Page-level text extractions
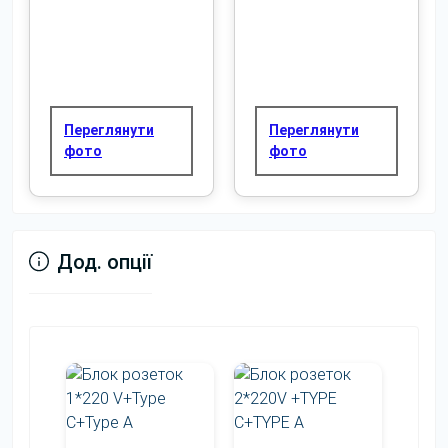
Переглянути
Переглянути
фото
фото
Дод. опції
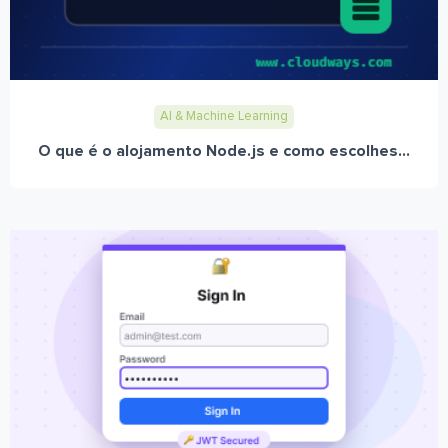
AI & Machine Learning
O que é o alojamento Node.js e como escolhes...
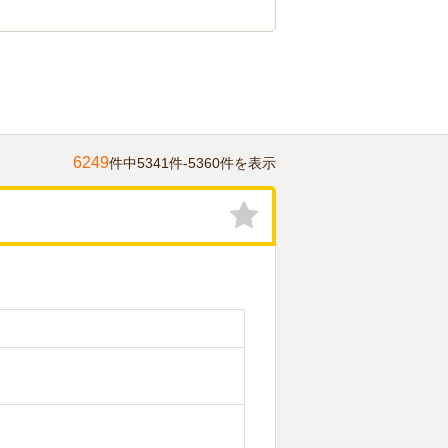
6249
件中5341件-5360件を表示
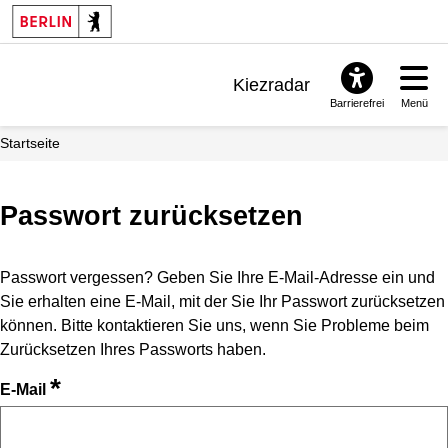
Kiezradar
Barrierefrei
Menü
Benachrichtigungen
Startseite
FAQ & Support
Passwort zurücksetzen
Passwort vergessen? Geben Sie Ihre E-Mail-Adresse ein und
Sie erhalten eine E-Mail, mit der Sie Ihr Passwort zurücksetzen
können. Bitte kontaktieren Sie uns, wenn Sie Probleme beim
Zurücksetzen Ihres Passworts haben.
*
E-Mail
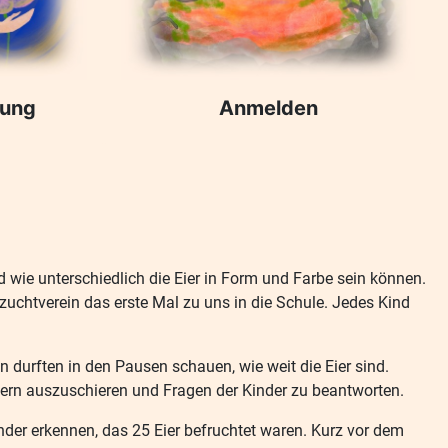
rung
Anmelden
wie unterschiedlich die Eier in Form und Farbe sein können.
chtverein das erste Mal zu uns in die Schule. Jedes Kind
 durften in den Pausen schauen, wie weit die Eier sind.
dern auszuschieren und Fragen der Kinder zu beantworten.
nder erkennen, das 25 Eier befruchtet waren. Kurz vor dem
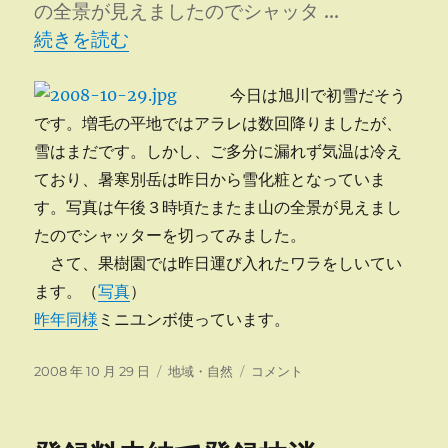
の全景が見えましたのでシャッタ …
“ワラ敷いています” の
続きを読む
今日は旭川で初雪だそう
です。増毛の平地ではアラレは数回降りましたが、
雪はまだです。しかし、ご多分に漏れず気温は冷え
ており、暑寒別岳は昨日から雪化粧となっていま
す。写真は午後３時頃たまたま山の全景が見えまし
たのでシャッターを切ってみました。
さて、果樹園では昨日運び入れたワラをしいてい
ます。（
写真
）
昨年同様
ミニユンボ使っています。
投
カ
ワ
2008 年 10 月 29 日
地域・自然
コメント
稿
テ
ラ
日:
ゴ
敷
リ
い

REQUEST: Provide the count of lines holding the word "können" in these entries, and no other words.

SOLUTION FOR THIS PROBLEM: 2